##### Study material #####

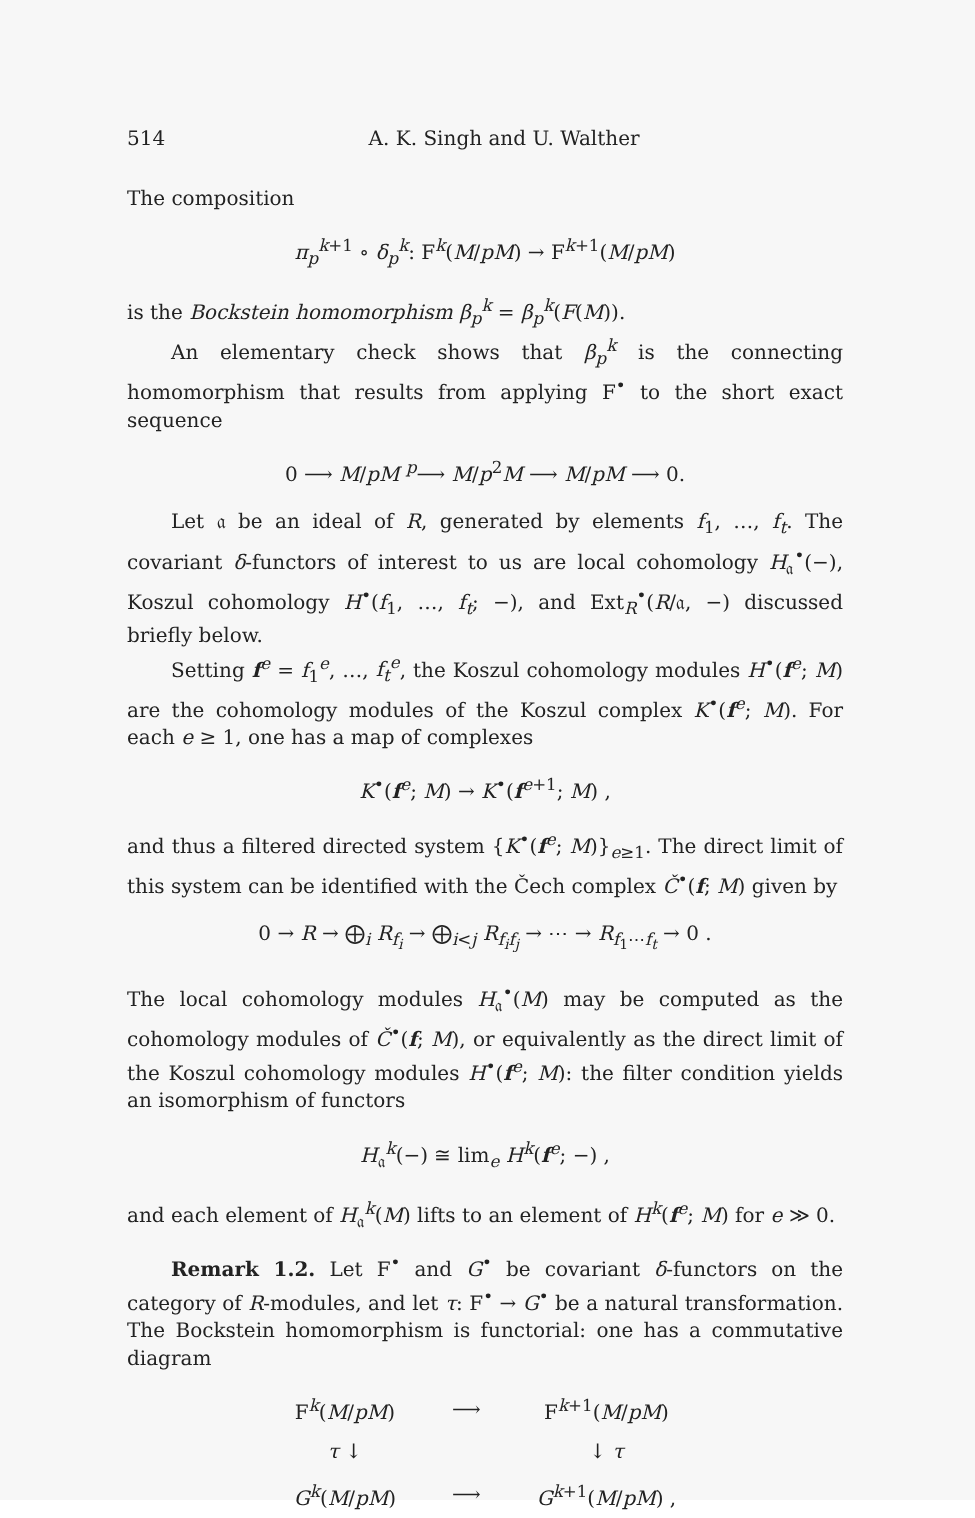514 A. K. Singh and U. Walther
The composition
π<sub>p</sub><sup>k+1</sup> ∘ δ<sub>p</sub><sup>k</sup>: F<sup>k</sup>(M/pM) → F<sup>k+1</sup>(M/pM)
is the Bockstein homomorphism β<sub>p</sub><sup>k</sup> = β<sub>p</sub><sup>k</sup>(F(M)).
An elementary check shows that β<sub>p</sub><sup>k</sup> is the connecting homomorphism that results from applying F<sup>•</sup> to the short exact sequence
0 ⟶ M/pM <sup>p</sup>⟶ M/p<sup>2</sup>M ⟶ M/pM ⟶ 0.
Let 𝔞 be an ideal of R, generated by elements f<sub>1</sub>, …, f<sub>t</sub>. The covariant δ-functors of interest to us are local cohomology H<sub>𝔞</sub><sup>•</sup>(−), Koszul cohomology H<sup>•</sup>(f<sub>1</sub>, …, f<sub>t</sub>; −), and Ext<sub>R</sub><sup>•</sup>(R/𝔞, −) discussed briefly below.
Setting f<sup>e</sup> = f<sub>1</sub><sup>e</sup>, …, f<sub>t</sub><sup>e</sup>, the Koszul cohomology modules H<sup>•</sup>(f<sup>e</sup>; M) are the cohomology modules of the Koszul complex K<sup>•</sup>(f<sup>e</sup>; M). For each e ≥ 1, one has a map of complexes
K<sup>•</sup>(f<sup>e</sup>; M) → K<sup>•</sup>(f<sup>e+1</sup>; M) ,
and thus a filtered directed system {K<sup>•</sup>(f<sup>e</sup>; M)}<sub>e≥1</sub>. The direct limit of this system can be identified with the Čech complex Č<sup>•</sup>(f; M) given by
0 → R → ⨁<sub>i</sub> R<sub>f<sub>i</sub></sub> → ⨁<sub>i<j</sub> R<sub>f<sub>i</sub>f<sub>j</sub></sub> → ⋯ → R<sub>f<sub>1</sub>⋯f<sub>t</sub></sub> → 0 .
The local cohomology modules H<sub>𝔞</sub><sup>•</sup>(M) may be computed as the cohomology modules of Č<sup>•</sup>(f; M), or equivalently as the direct limit of the Koszul cohomology modules H<sup>•</sup>(f<sup>e</sup>; M): the filter condition yields an isomorphism of functors
H<sub>𝔞</sub><sup>k</sup>(−) ≅ lim<sub>e</sub> H<sup>k</sup>(f<sup>e</sup>; −) ,
and each element of H<sub>𝔞</sub><sup>k</sup>(M) lifts to an element of H<sup>k</sup>(f<sup>e</sup>; M) for e ≫ 0.
Remark 1.2. Let F<sup>•</sup> and G<sup>•</sup> be covariant δ-functors on the category of R-modules, and let τ: F<sup>•</sup> → G<sup>•</sup> be a natural transformation. The Bockstein homomorphism is functorial: one has a commutative diagram
| F<sup>k</sup>( M / pM ) | ⟶ | F<sup>k+1</sup>( M / pM ) |
| τ ↓ | | ↓ τ |
| G<sup>k</sup>( M / pM ) | ⟶ | G<sup>k+1</sup>( M / pM ) , |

#####

> [Task details]: Whenever a line of the material above contains the string "each", copy that line out.

> [Answer for the task]:
Setting f<sup>e</sup> = f<sub>1</sub><sup>e</sup>, …, f<sub>t</sub><sup>e</sup>, the Koszul cohomology modules H<sup>•</sup>(f<sup>e</sup>; M) are the cohomology modules of the Koszul complex K<sup>•</sup>(f<sup>e</sup>; M). For each e ≥ 1, one has a map of complexes
and each element of H<sub>𝔞</sub><sup>k</sup>(M) lifts to an element of H<sup>k</sup>(f<sup>e</sup>; M) for e ≫ 0.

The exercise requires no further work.